### Written request
Show each line of the items below that contains the word "rangeland". Case counts.

**** Records provided ****

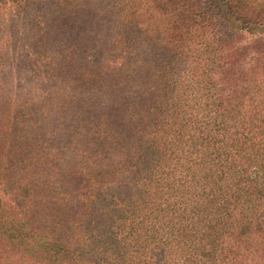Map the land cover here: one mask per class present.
I'll return each instance as SVG.
<instances>
[{
  "label": "trees",
  "instance_id": "trees-1",
  "mask_svg": "<svg viewBox=\"0 0 264 264\" xmlns=\"http://www.w3.org/2000/svg\"><path fill=\"white\" fill-rule=\"evenodd\" d=\"M145 2L264 33V0ZM152 21L117 2L71 32L58 8L0 20V196L30 220L0 205V264H264V44L234 61Z\"/></svg>",
  "mask_w": 264,
  "mask_h": 264
},
{
  "label": "rangeland",
  "instance_id": "rangeland-1",
  "mask_svg": "<svg viewBox=\"0 0 264 264\" xmlns=\"http://www.w3.org/2000/svg\"><path fill=\"white\" fill-rule=\"evenodd\" d=\"M133 4L138 9L147 10L152 16V27L163 30L164 27L180 26L182 30L190 32V36L203 40L210 49L226 51L227 57L234 61L243 62L246 58L253 57L254 44L256 41L264 44L263 34H251L245 31H230L223 23H217L213 28L205 27L196 21L181 22L171 13L156 15L149 11L145 0H0V20L16 25H26L30 12L36 8H58L61 15V27L64 32H71L86 23L87 11L91 8L105 7L111 3ZM8 88L19 86L18 75L8 71ZM8 81V79H6ZM182 83L177 82L176 85ZM44 93H50L53 89L48 79L40 81ZM56 122V121H55ZM56 122V126H57ZM0 205L4 207L5 214L11 219L16 231H21L30 224V220L19 214L17 208L7 205L5 198L0 196ZM128 255L123 256L122 263Z\"/></svg>",
  "mask_w": 264,
  "mask_h": 264
}]
</instances>
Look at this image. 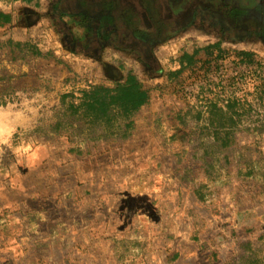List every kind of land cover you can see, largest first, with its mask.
Returning <instances> with one entry per match:
<instances>
[{
	"label": "crops",
	"instance_id": "1",
	"mask_svg": "<svg viewBox=\"0 0 264 264\" xmlns=\"http://www.w3.org/2000/svg\"><path fill=\"white\" fill-rule=\"evenodd\" d=\"M70 2L0 0V264H230L236 250L264 264V159L222 153L239 143L238 106V116L216 101L158 109L149 89L125 137L62 118L70 69L97 65L104 86L125 77L107 55V22ZM198 51L181 54V70ZM26 91L48 100L44 113L19 102ZM214 104L232 123L215 122ZM193 120L200 159L182 136Z\"/></svg>",
	"mask_w": 264,
	"mask_h": 264
},
{
	"label": "rangeland",
	"instance_id": "2",
	"mask_svg": "<svg viewBox=\"0 0 264 264\" xmlns=\"http://www.w3.org/2000/svg\"><path fill=\"white\" fill-rule=\"evenodd\" d=\"M198 26L187 27L158 42L148 53L132 52L110 42L106 46L109 49L107 55L112 62L118 64L124 75L132 72L152 90V101L147 106L167 109L188 103L193 107L192 111H195L209 101H216L220 107H225L227 101L237 100L241 111L237 138L241 145L238 143L231 151L227 149L222 153L227 157L226 154L230 152V159H235V155L236 159H264V36L239 31L228 35L222 27L218 31V27L207 21L200 23V28L204 31L201 35L196 31ZM214 43L219 49L210 51V54L202 52L204 47ZM192 50H199L196 54L197 64L178 71L179 57ZM240 51L247 52L249 56L238 54ZM97 67L84 68L82 72L70 69L72 74L68 76L62 91L77 96L82 89L94 86L97 82L110 85L112 80L100 74ZM40 94L36 91L22 92L23 99H19V102L40 105L39 111L42 113L48 100L42 98L43 95L39 96ZM2 97L4 100L1 99L0 104L8 106V90L2 92ZM195 123L194 120L190 122L188 130L182 132V136L190 133L194 142L189 148V159H200L203 151L197 142L205 137L198 130V123ZM77 134L85 133L77 131ZM160 134L161 132L155 133L156 136ZM179 136L181 137V133ZM239 257V250L231 251L230 264H246L242 260L238 261Z\"/></svg>",
	"mask_w": 264,
	"mask_h": 264
},
{
	"label": "flooded vegetation",
	"instance_id": "3",
	"mask_svg": "<svg viewBox=\"0 0 264 264\" xmlns=\"http://www.w3.org/2000/svg\"><path fill=\"white\" fill-rule=\"evenodd\" d=\"M68 2V0H66ZM87 8L95 23L107 22L108 39L136 53L201 22L264 36V0H72ZM223 22V23H222ZM97 26V25H96ZM214 27V28H215ZM234 32H233V31Z\"/></svg>",
	"mask_w": 264,
	"mask_h": 264
},
{
	"label": "trees",
	"instance_id": "4",
	"mask_svg": "<svg viewBox=\"0 0 264 264\" xmlns=\"http://www.w3.org/2000/svg\"><path fill=\"white\" fill-rule=\"evenodd\" d=\"M216 46V43L211 45ZM238 54L249 56L247 52L240 51ZM181 70V69H180ZM149 88L132 72L114 83L112 86L94 85L82 89L79 95L73 93L63 94L60 98L62 118L68 124L80 123L89 132L101 130V136L125 137L132 126V115L148 100ZM264 99V90H263ZM237 100L226 102V111L231 116H238ZM210 116L221 126L232 123V117L223 114V110L216 104L210 107Z\"/></svg>",
	"mask_w": 264,
	"mask_h": 264
}]
</instances>
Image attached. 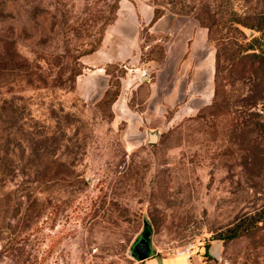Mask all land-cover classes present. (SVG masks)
I'll list each match as a JSON object with an SVG mask.
<instances>
[{
  "label": "rangeland",
  "instance_id": "obj_1",
  "mask_svg": "<svg viewBox=\"0 0 264 264\" xmlns=\"http://www.w3.org/2000/svg\"><path fill=\"white\" fill-rule=\"evenodd\" d=\"M148 1L208 32L209 83L204 53L190 75L164 68L170 34L151 23L142 77L123 83L132 65L109 63L84 98L77 80L120 0H0V264H264L263 221L218 237L264 207V82L245 50L264 0ZM187 78L193 109L175 113ZM163 83L180 93L167 109ZM123 86L135 113L115 106ZM146 220L157 252L138 260Z\"/></svg>",
  "mask_w": 264,
  "mask_h": 264
},
{
  "label": "crops",
  "instance_id": "obj_2",
  "mask_svg": "<svg viewBox=\"0 0 264 264\" xmlns=\"http://www.w3.org/2000/svg\"><path fill=\"white\" fill-rule=\"evenodd\" d=\"M154 9V6L148 0H120L117 14L107 26L100 48L90 54L86 60L88 70L84 71L77 80V92L82 97L90 98L94 96L95 92L100 90L106 81L108 82L109 74L104 68L109 63L123 62L132 65V68L127 71V76L123 78V83L142 77L143 68L146 65H150L152 60L143 58L141 30L145 25L151 23L152 29L170 34V39L166 42L168 46L164 68H166L168 63H175L177 65L176 75L178 73L181 74L183 71L190 75L195 59L204 53L206 60L205 80L208 83L212 80L217 54L211 50L209 51L207 47V39L209 41L208 32V38H206L203 26L190 17L174 16L166 12L155 19ZM177 20L181 23H179L180 26L176 24ZM204 37L206 38L205 41ZM179 48L181 49L180 51H178ZM199 73L203 76L202 70ZM189 81L190 78H187L186 86L183 90L185 95L184 102L190 97ZM163 88L159 104L162 109H167L174 103L172 98L180 96V93L179 89L178 91L177 89L174 90L175 87L172 86L171 90L174 91L166 95L164 83ZM121 91L115 106L117 105L120 111L125 112L130 109L135 113L136 109L130 108L126 86H123ZM154 94L151 95L150 99L154 97ZM147 108H150V104ZM192 109L193 106L186 101V103L179 106L175 113L182 111L188 113ZM138 112L140 113L141 111Z\"/></svg>",
  "mask_w": 264,
  "mask_h": 264
},
{
  "label": "trees",
  "instance_id": "obj_3",
  "mask_svg": "<svg viewBox=\"0 0 264 264\" xmlns=\"http://www.w3.org/2000/svg\"><path fill=\"white\" fill-rule=\"evenodd\" d=\"M164 12H161L159 10H155V19L160 17ZM258 22L252 23L257 27L259 30L262 31L259 35H254L251 38V41L246 45L245 50H249L247 53L248 56L252 58V78L259 82H264V11L260 14ZM205 18V17H204ZM236 22L242 23L246 26H251L250 23L247 21L241 20V19H233ZM213 24L212 22L209 27L213 31ZM219 57V52H217V60ZM143 58H146L143 56ZM259 101L262 100V105L264 108V92L260 94L258 97ZM253 221L250 224L243 225L241 222H236L232 226H230L225 234H220L218 237L220 238H235L237 236H241L242 234H245V230H250L252 227L257 226L259 222H264V207L260 209L256 214L252 215ZM255 224V225H254ZM247 230V231H248ZM206 256H211V252L208 250L205 251Z\"/></svg>",
  "mask_w": 264,
  "mask_h": 264
},
{
  "label": "water",
  "instance_id": "obj_4",
  "mask_svg": "<svg viewBox=\"0 0 264 264\" xmlns=\"http://www.w3.org/2000/svg\"><path fill=\"white\" fill-rule=\"evenodd\" d=\"M143 76H147L145 73ZM157 133H151V139L156 140ZM157 252L153 245V226L146 220L143 230L136 237L131 246L132 255L138 260H144L155 255Z\"/></svg>",
  "mask_w": 264,
  "mask_h": 264
}]
</instances>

****

### Solution below
  "label": "rangeland",
  "instance_id": "rangeland-1",
	"label": "rangeland",
  "label": "rangeland",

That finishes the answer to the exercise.